Let $Z$ be a random vector with density $p_Z$ and let $X = \varphi(Z)$ where $\varphi$ is a $C^1$ diffeomorphism. The density of $X$ is:

$p_X(x) = p_Z(\varphi^{-1}(x)) \cdot |\det J_{\varphi^{-1}}(x)| = \frac{p_Z(\varphi^{-1}(x))}{|\det J_\varphi(\varphi^{-1}(x))|}.$

This follows directly from the change of variables theorem applied to $P(X \in A) = \int_A p_X(x)\,dx = \int_{\varphi^{-1}(A)} p_Z(z)\,dz = \int_A p_Z(\varphi^{-1}(x)) |\det J_{\varphi^{-1}}(x)|\,dx$ for all measurable $A$.

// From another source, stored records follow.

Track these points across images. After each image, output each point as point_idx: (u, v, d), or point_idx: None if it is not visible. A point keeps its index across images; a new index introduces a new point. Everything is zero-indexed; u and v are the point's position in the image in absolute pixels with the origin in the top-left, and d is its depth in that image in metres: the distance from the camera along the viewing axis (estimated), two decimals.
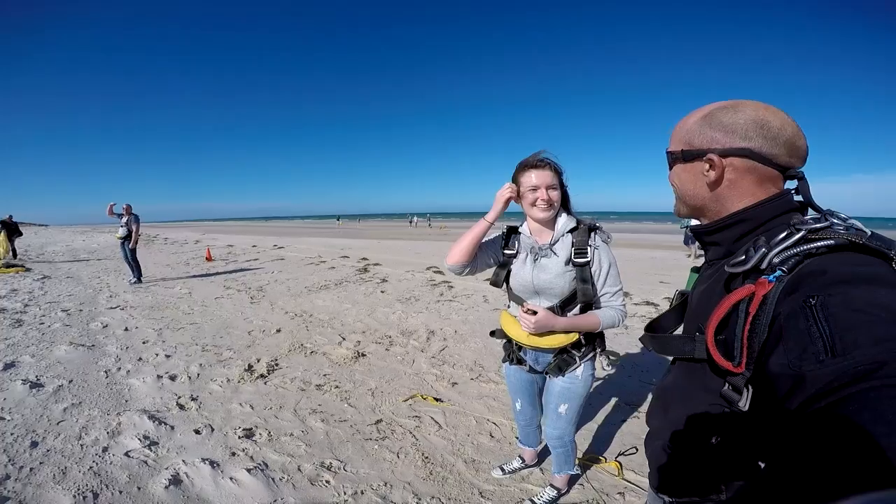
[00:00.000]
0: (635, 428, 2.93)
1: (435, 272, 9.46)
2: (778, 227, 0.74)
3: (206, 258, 13.12)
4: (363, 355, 4.32)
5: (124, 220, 9.07)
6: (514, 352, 2.00)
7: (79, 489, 2.27)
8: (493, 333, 2.07)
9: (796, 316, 0.60)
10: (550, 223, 1.78)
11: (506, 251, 1.90)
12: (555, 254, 1.76)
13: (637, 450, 2.56)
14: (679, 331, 0.99)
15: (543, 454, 2.51)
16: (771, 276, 0.67)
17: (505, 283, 1.93)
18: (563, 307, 1.76)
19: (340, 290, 7.74)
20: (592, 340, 1.86)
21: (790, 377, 0.58)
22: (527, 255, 1.82)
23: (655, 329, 1.04)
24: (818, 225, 0.69)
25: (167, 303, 6.97)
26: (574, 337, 1.79)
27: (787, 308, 0.62)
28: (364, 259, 12.11)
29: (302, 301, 6.87)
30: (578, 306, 1.77)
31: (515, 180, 1.76)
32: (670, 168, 0.92)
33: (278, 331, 5.22)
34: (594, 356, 1.89)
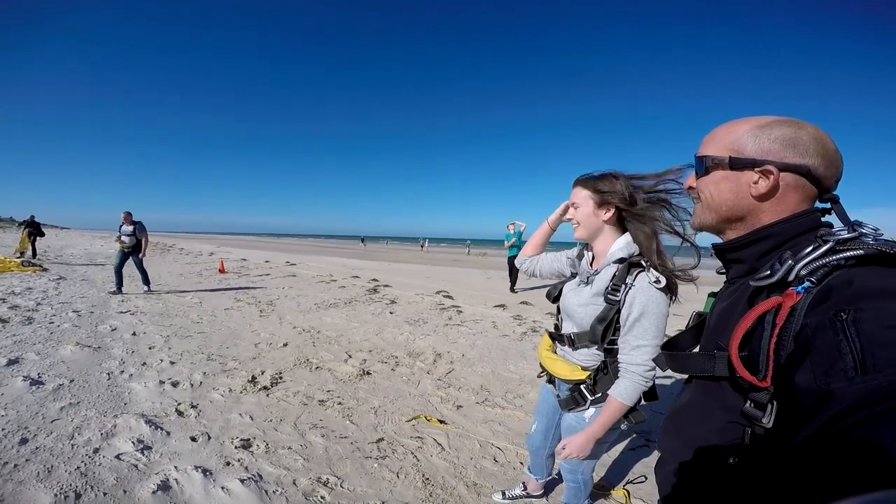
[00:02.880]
0: (645, 457, 2.81)
1: (444, 296, 9.37)
2: (803, 243, 0.72)
3: (219, 270, 13.21)
4: (368, 374, 4.23)
5: (130, 228, 8.58)
6: (547, 370, 1.88)
7: (61, 488, 2.20)
8: None
9: (825, 329, 0.58)
10: (601, 247, 1.63)
11: (573, 269, 1.83)
12: (589, 282, 1.61)
13: (646, 478, 2.43)
14: (697, 350, 0.95)
15: (549, 486, 2.38)
16: (799, 288, 0.64)
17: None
18: (574, 340, 1.61)
19: (349, 308, 7.68)
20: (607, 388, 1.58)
21: (816, 393, 0.56)
22: (578, 276, 1.72)
23: (673, 348, 0.99)
24: (846, 236, 0.67)
25: (177, 311, 6.97)
26: (581, 374, 1.62)
27: (816, 321, 0.60)
28: (374, 280, 12.07)
29: (310, 317, 6.83)
30: (595, 347, 1.58)
31: None
32: (705, 174, 0.86)
33: (285, 345, 5.16)
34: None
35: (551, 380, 1.87)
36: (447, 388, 3.93)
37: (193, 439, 2.77)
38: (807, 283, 0.64)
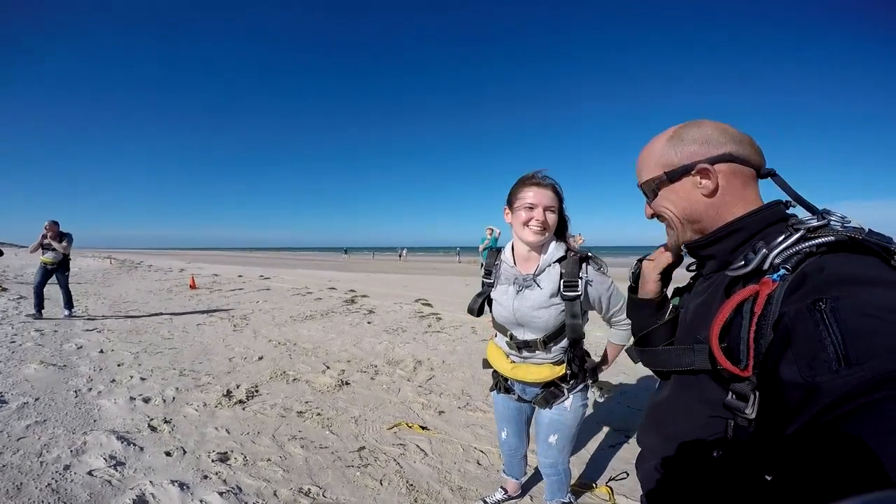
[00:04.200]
0: (626, 453, 2.86)
1: (423, 304, 9.35)
2: (774, 233, 0.74)
3: (190, 286, 12.87)
4: (347, 384, 4.18)
5: (59, 242, 7.30)
6: (501, 381, 1.92)
7: None
8: (487, 365, 1.97)
9: (804, 319, 0.58)
10: (538, 250, 1.66)
11: (485, 279, 1.82)
12: (538, 286, 1.65)
13: (628, 475, 2.49)
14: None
15: (528, 485, 2.42)
16: (775, 276, 0.66)
17: (490, 312, 1.84)
18: (546, 342, 1.67)
19: (326, 320, 7.59)
20: (582, 373, 1.75)
21: (802, 387, 0.56)
22: (509, 285, 1.72)
23: (646, 344, 1.00)
24: (816, 224, 0.69)
25: (146, 327, 6.76)
26: (560, 371, 1.71)
27: (794, 309, 0.61)
28: (352, 290, 11.96)
29: (286, 330, 6.71)
30: (565, 341, 1.68)
31: (512, 196, 1.66)
32: (653, 198, 0.91)
33: (260, 358, 5.06)
34: (585, 387, 1.79)
35: (507, 389, 1.91)
36: (428, 394, 3.92)
37: (168, 454, 2.69)
38: (782, 271, 0.66)
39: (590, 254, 1.67)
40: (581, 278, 1.60)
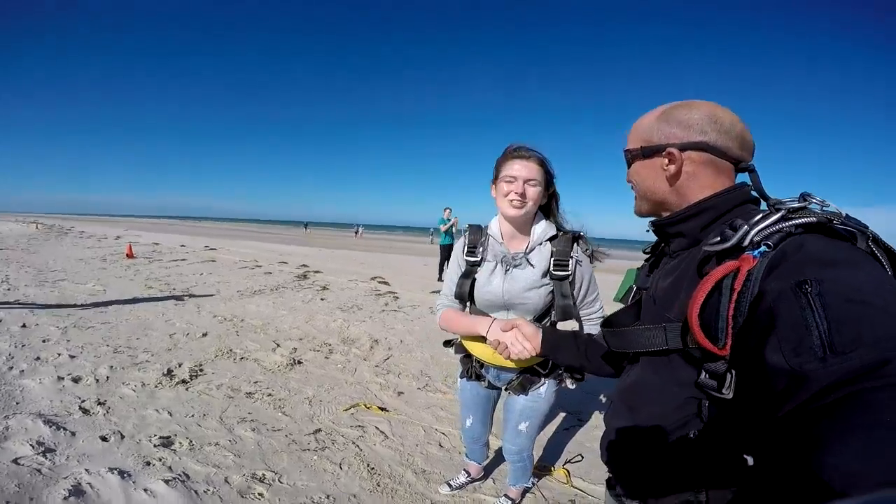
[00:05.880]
0: (580, 436, 2.93)
1: (380, 282, 9.22)
2: (743, 215, 0.75)
3: (127, 255, 12.03)
4: (299, 363, 4.03)
5: None
6: (472, 367, 1.81)
7: None
8: (448, 343, 1.87)
9: (789, 301, 0.58)
10: (525, 227, 1.60)
11: (469, 258, 1.67)
12: (530, 264, 1.58)
13: (583, 457, 2.55)
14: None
15: (490, 468, 2.43)
16: (756, 252, 0.65)
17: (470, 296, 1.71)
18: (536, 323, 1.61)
19: (276, 295, 7.31)
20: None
21: (789, 373, 0.55)
22: (496, 264, 1.62)
23: (613, 325, 0.98)
24: (797, 205, 0.70)
25: (76, 299, 6.23)
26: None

If $Z \sim \mathcal{N}(0, 1)$ and $X = e^Z$, then $\varphi(z) = e^z$, $\varphi^{-1}(x) = \ln x$, $|(\varphi^{-1})'(x)| = 1/x$. So:

$p_X(x) = \frac{1}{\sqrt{2\pi}} e^{-(\ln x)^2/2} \cdot \frac{1}{x} = \frac{1}{x\sqrt{2\pi}} e^{-(\ln x)^2/2} \quad \text{for } x > 0.$

This is the log-normal density.

A normalizing flow is a composition of $K$ diffeomorphisms: $x = f_K \circ f_{K-1} \circ \cdots \circ f_1(z)$. By the composition rule (Proposition 2):

$\log p_X(x) = \log p_Z(z) - \sum_{k=1}^K \log |\det J_{f_k}(z_{k-1})|$

where $z_0 = z$ and $z_k = f_k(z_{k-1})$. The entire architecture of flow-based generative models (RealNVP, Glow, Neural Spline Flows) is designed to make each $|\det J_{f_k}|$ cheap to compute — typically $O(n)$ instead of $O(n^3)$ — by using triangular Jacobians (coupling layers, autoregressive transforms). This is the change-of-variables formula doing heavy lifting in generative modeling.

The RealNVP coupling layer splits $z = (z_a, z_b)$ and defines $x_a = z_a$, $x_b = z_b \odot \exp(s(z_a)) + t(z_a)$. The Jacobian is lower-triangular with diagonal entries $1$ (for $x_a$) and $\exp(s_i(z_a))$ (for $x_b$). So $\log|\det J| = \sum_i s_i(z_a)$ — a sum, not a determinant. This is $O(n)$ and trivially differentiable. The IFT (Topic 12) guarantees invertibility since $\exp(s_i) > 0$ everywhere.

In variational autoencoders, we need $\nabla_{\mu, \sigma} \mathbb{E}_{q_\phi(z)}[f(z)]$ where $q_\phi(z) = \mathcal{N}(\mu, \sigma^2)$. The expectation depends on $\mu, \sigma$ through the distribution, so we can’t just differentiate under the integral sign. The trick: write $z = \mu + \sigma\epsilon$ with $\epsilon \sim \mathcal{N}(0, 1)$. This is a change of variables from $\epsilon$ to $z$. Now $\mathbb{E}_{q_\phi(z)}[f(z)] = \mathbb{E}_{\epsilon \sim \mathcal{N}(0,1)}[f(\mu + \sigma\epsilon)]$, and the gradient moves inside: $\nabla_{\mu, \sigma} \mathbb{E}[f(\mu + \sigma\epsilon)]$ is just a standard derivative of a deterministic function of $\mu, \sigma$ evaluated at a random $\epsilon$. The change-of-variables formula separates the randomness ($\epsilon$) from the parameters ($\mu, \sigma$).